EXERCISE PROMPT | Once the line containing "Водяное перемирие кланов: о" is found in the data below, output that line and every line after it through the last, unchanged and with nothing else.

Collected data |
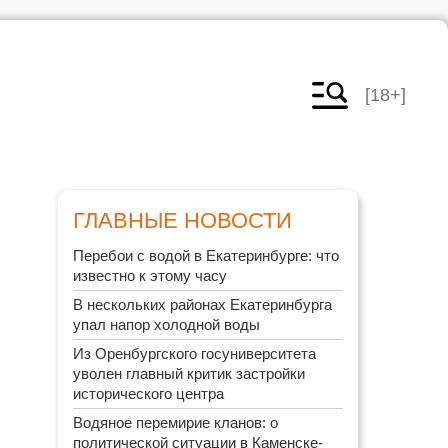
[18+]
ГЛАВНЫЕ НОВОСТИ
Перебои с водой в Екатеринбурге: что
известно к этому часу
В нескольких районах Екатеринбурга
упал напор холодной воды
Из Оренбургского госуниверситета
уволен главный критик застройки
исторического центра
Водяное перемирие кланов: о
политической ситуации в Каменске-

TASK RESPONSE |
Водяное перемирие кланов: о
политической ситуации в Каменске-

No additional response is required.